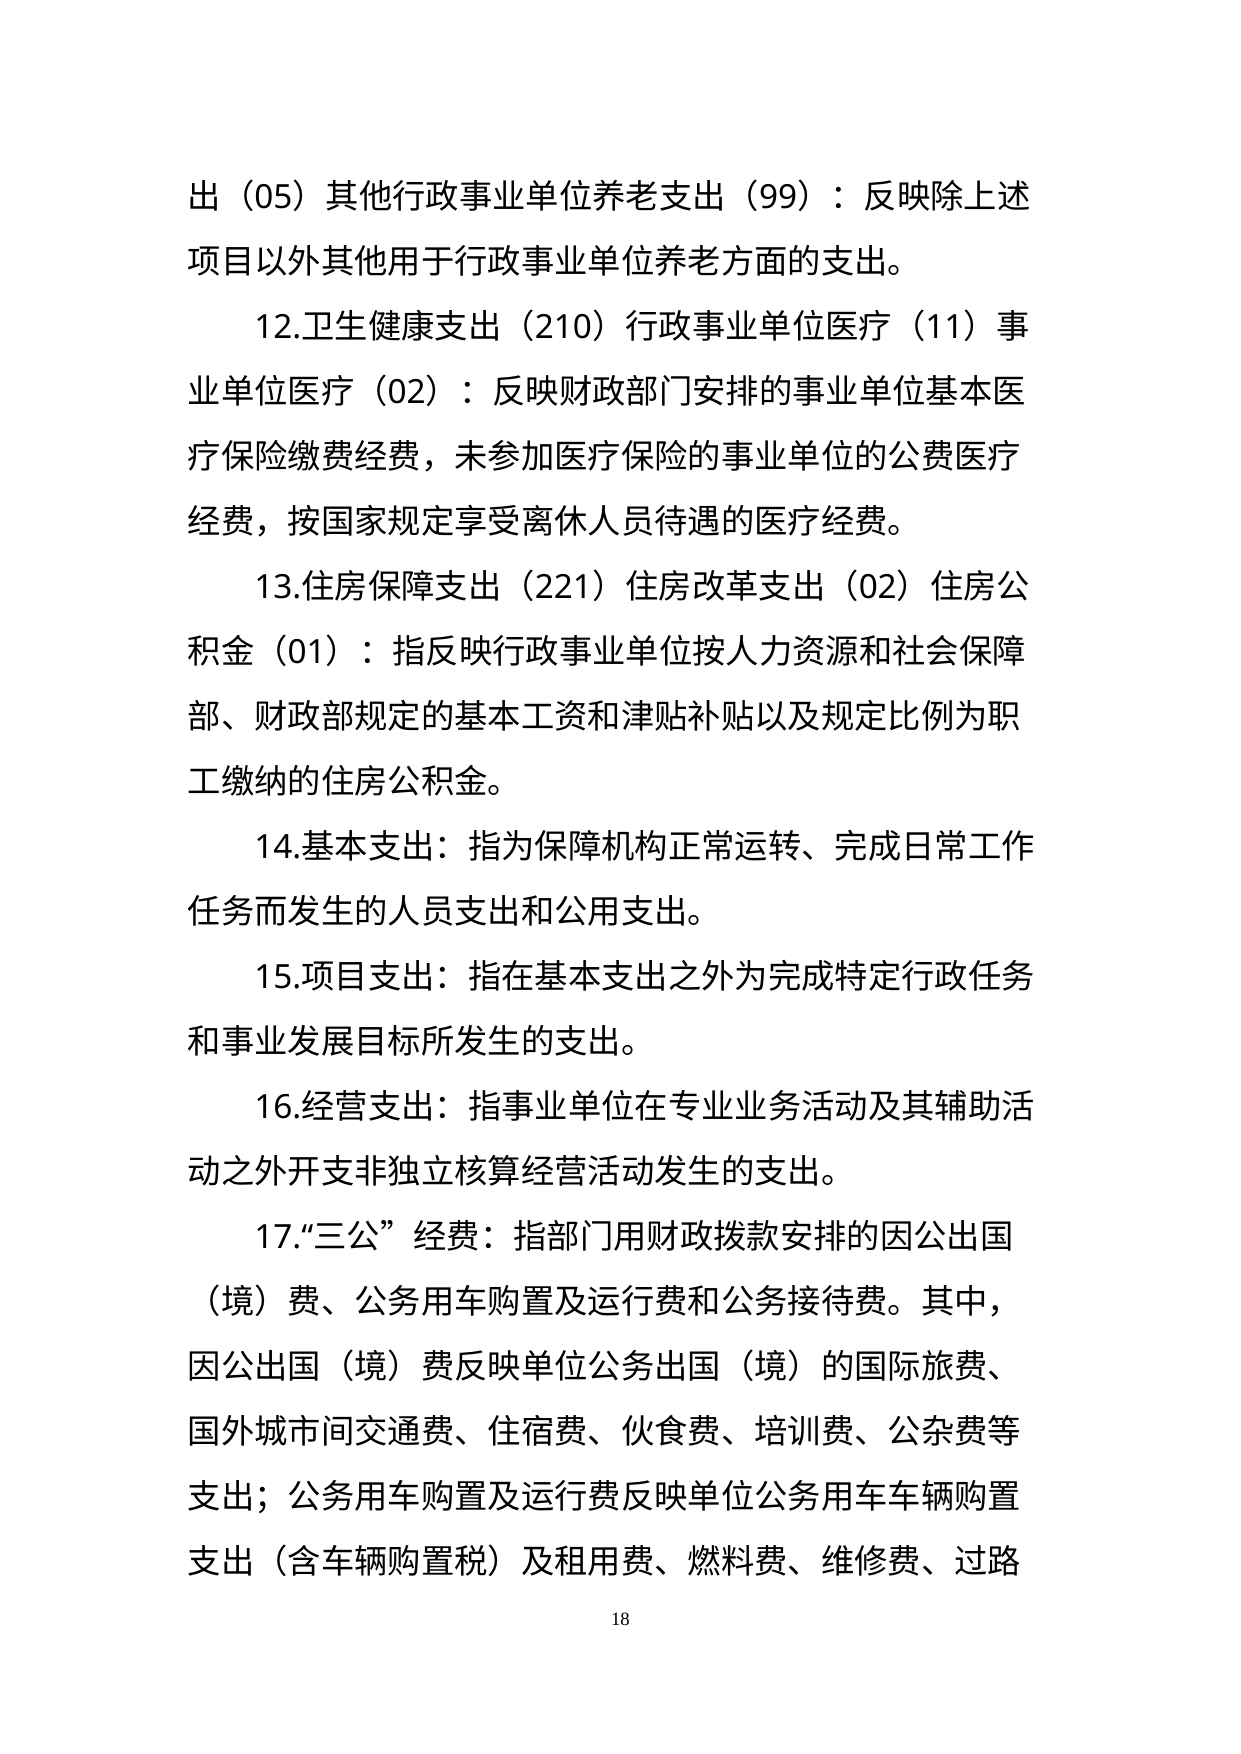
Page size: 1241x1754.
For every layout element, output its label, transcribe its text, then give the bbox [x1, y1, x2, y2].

text 12.卫生健康支出（210）行政事业单位医疗（11）事业单位医疗（02）：反映财政部门安排的事业单位基本医疗保险缴费经费，未参加医疗保险的事业单位的公费医疗经费，按国家规定享受离休人员待遇的医疗经费。 [187, 292, 1053, 552]
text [187, 1202, 1053, 1592]
text 16.经营支出：指事业单位在专业业务活动及其辅助活动之外开支非独立核算经营活动发生的支出。 [187, 1072, 1053, 1202]
text 15.项目支出：指在基本支出之外为完成特定行政任务和事业发展目标所发生的支出。 [187, 942, 1053, 1072]
text 13.住房保障支出（221）住房改革支出（02）住房公积金（01）：指反映行政事业单位按人力资源和社会保障部、财政部规定的基本工资和津贴补贴以及规定比例为职工缴纳的住房公积金。 [187, 552, 1053, 812]
text 14.基本支出：指为保障机构正常运转、完成日常工作任务而发生的人员支出和公用支出。 [187, 812, 1053, 942]
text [187, 162, 1053, 292]
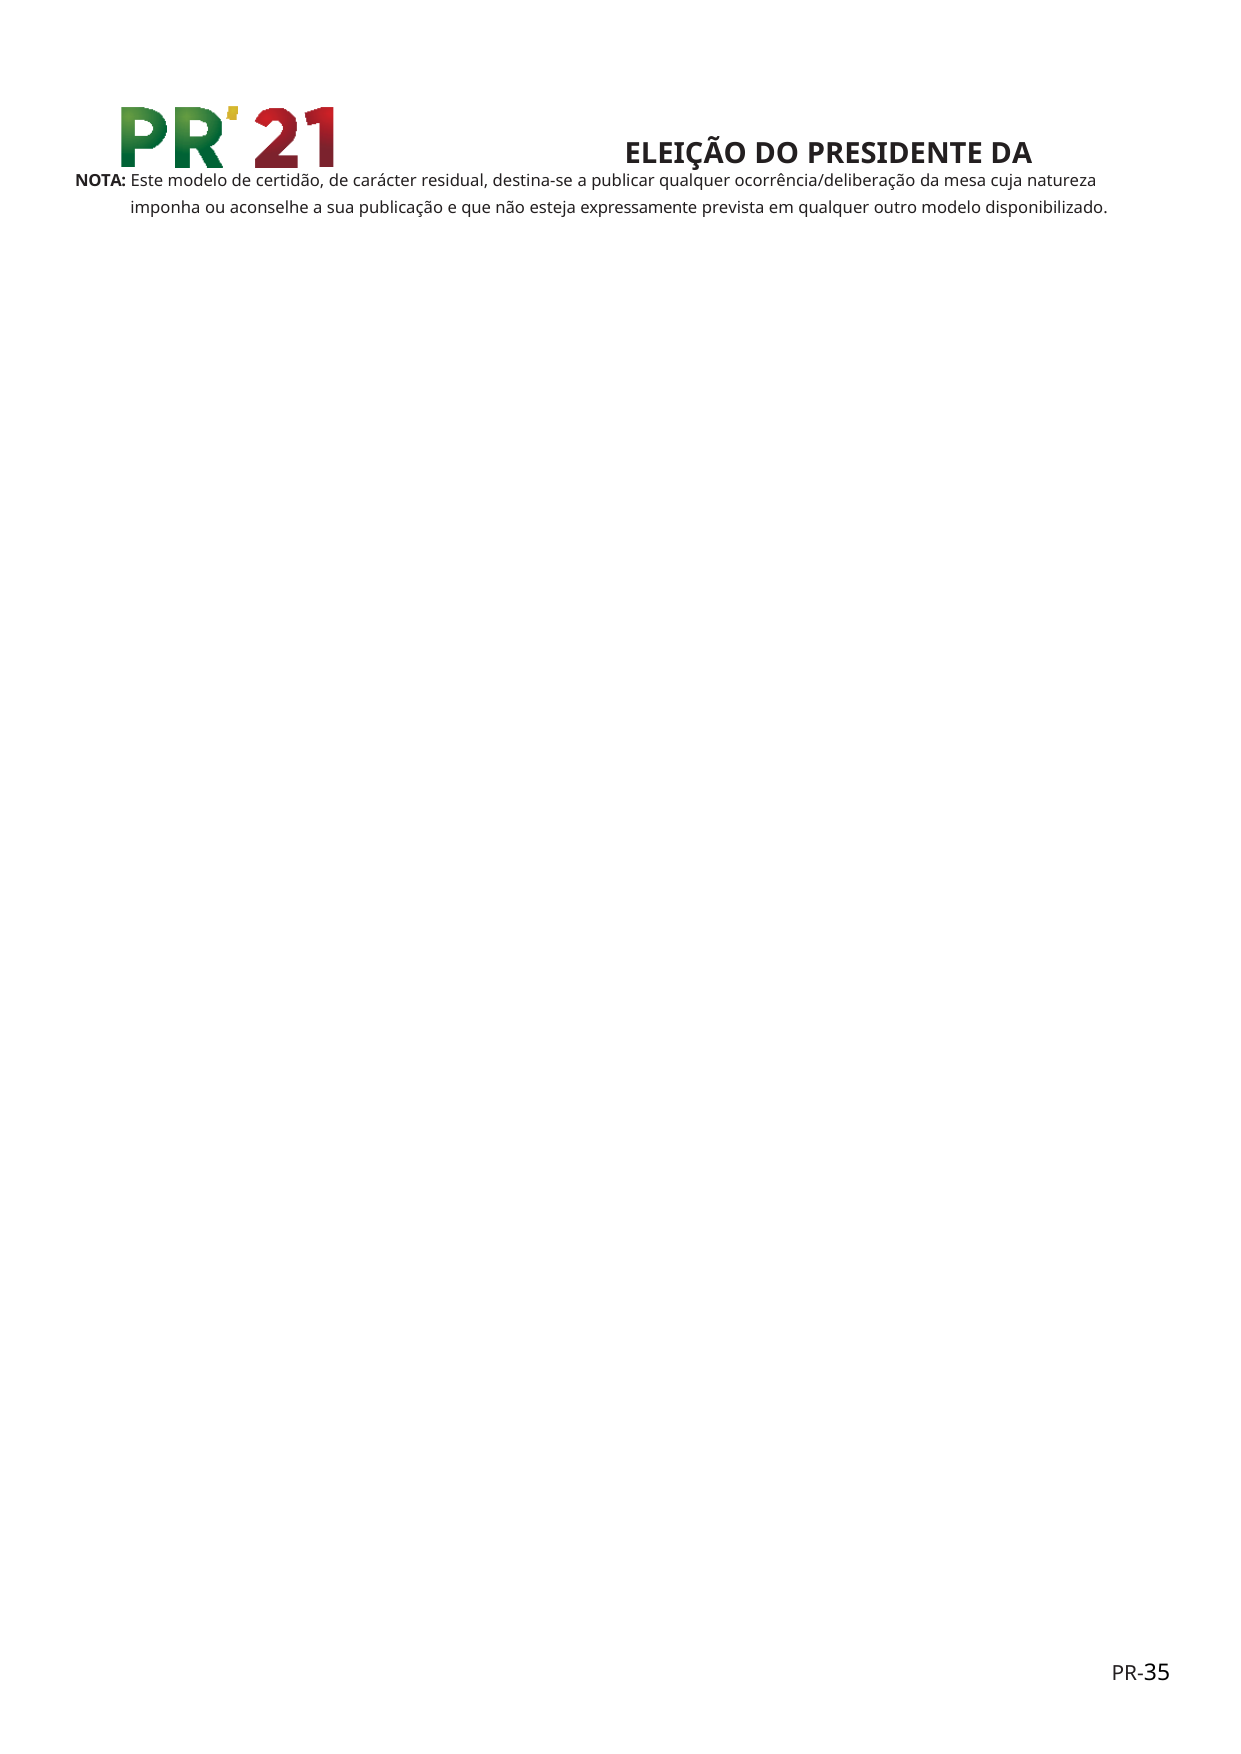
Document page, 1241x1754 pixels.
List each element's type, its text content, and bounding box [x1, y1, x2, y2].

picture [175, 106, 224, 168]
picture [304, 106, 334, 167]
picture [254, 106, 298, 168]
picture [121, 106, 167, 167]
text NOTA: Este modelo de certidão, de carácter residual, destina-se a publicar qualquer ocorrência/deliberação da mesa cuja natureza imponha ou aconselhe a sua publicação e que não esteja expressamente prevista em qualquer outro modelo disponibilizado. [75, 169, 1165, 219]
picture [226, 105, 238, 120]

——————

§ **To-do item**: Print the preceding material over again exactly. Please leave the pictures out.

§ **Answer to this exercise**:
Page size: 1241x1754.
For every layout element, output its label, transcribe its text, then give the bbox [x1, y1, x2, y2].

text 12.卫生健康支出（210）行政事业单位医疗（11）事业单位医疗（02）：反映财政部门安排的事业单位基本医疗保险缴费经费，未参加医疗保险的事业单位的公费医疗经费，按国家规定享受离休人员待遇的医疗经费。 [187, 292, 1053, 552]
text [187, 1202, 1053, 1592]
text 16.经营支出：指事业单位在专业业务活动及其辅助活动之外开支非独立核算经营活动发生的支出。 [187, 1072, 1053, 1202]
text 15.项目支出：指在基本支出之外为完成特定行政任务和事业发展目标所发生的支出。 [187, 942, 1053, 1072]
text 13.住房保障支出（221）住房改革支出（02）住房公积金（01）：指反映行政事业单位按人力资源和社会保障部、财政部规定的基本工资和津贴补贴以及规定比例为职工缴纳的住房公积金。 [187, 552, 1053, 812]
text 14.基本支出：指为保障机构正常运转、完成日常工作任务而发生的人员支出和公用支出。 [187, 812, 1053, 942]
text [187, 162, 1053, 292]
Document page, 1241x1754 pixels.
List each element's type, its text content, and bounding box [x1, y1, x2, y2].

picture [175, 106, 224, 168]
picture [304, 106, 334, 167]
picture [254, 106, 298, 168]
picture [121, 106, 167, 167]
text NOTA: Este modelo de certidão, de carácter residual, destina-se a publicar qualquer ocorrência/deliberação da mesa cuja natureza imponha ou aconselhe a sua publicação e que não esteja expressamente prevista em qualquer outro modelo disponibilizado. [75, 169, 1165, 219]
picture [226, 105, 238, 120]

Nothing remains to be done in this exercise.